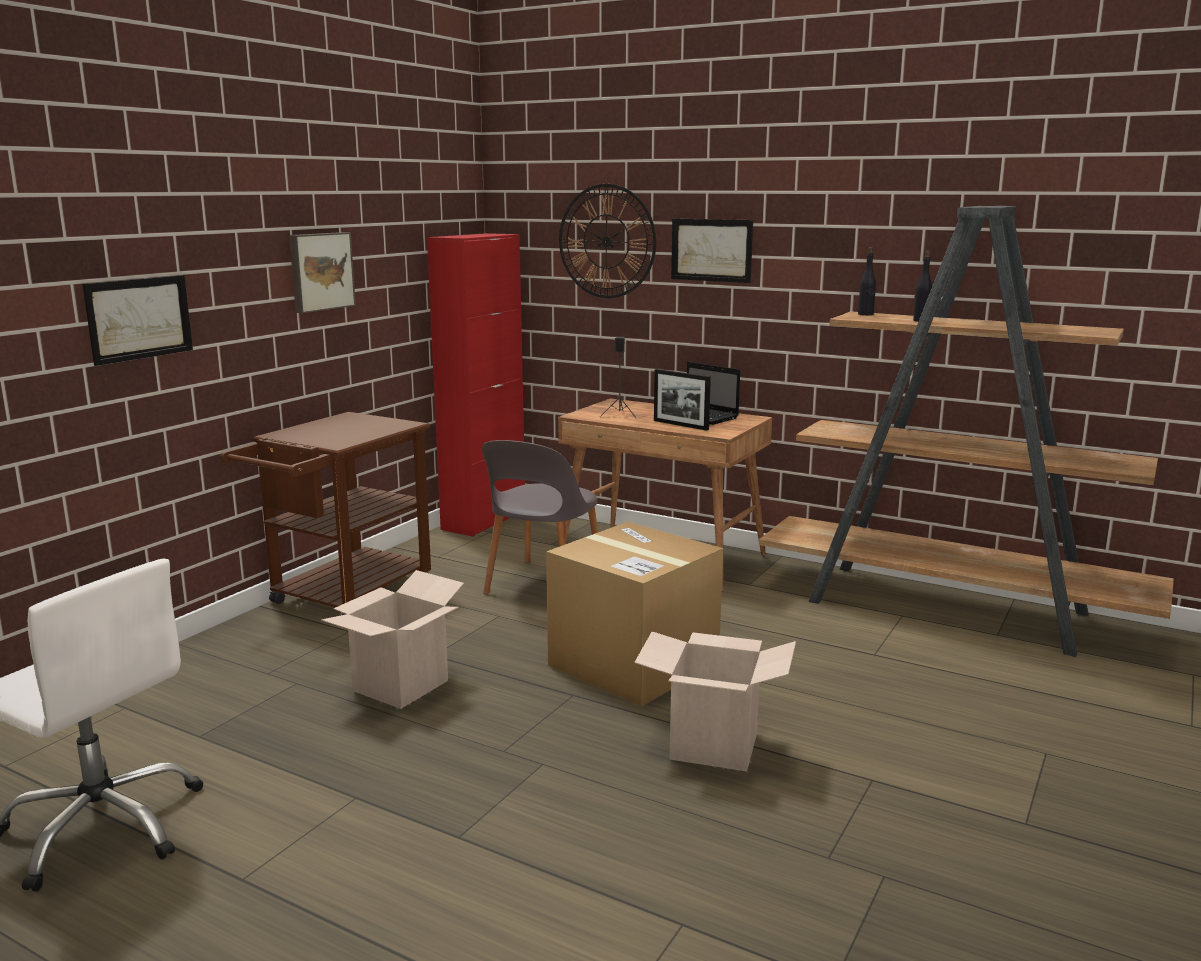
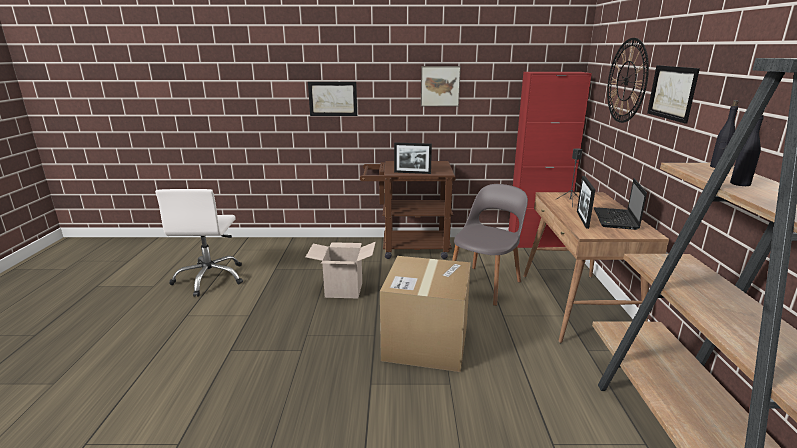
camera: 60 degrees right, 5 degrees up
(368, 437) = (412, 172): none -> picture frame
(543, 584) = (485, 284): grey chair -> grey chair turned 135 degrees clockwise
(714, 746) = (356, 401): cardboard box -> none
● ● ● ●
▸ **What this task involves**
All the data above is to be transcribed exactly, with no pictures included.

▸ **Exercise answer**
camera: 60 degrees right, 5 degrees up
(368, 437) = (412, 172): none -> picture frame
(543, 584) = (485, 284): grey chair -> grey chair turned 135 degrees clockwise
(714, 746) = (356, 401): cardboard box -> none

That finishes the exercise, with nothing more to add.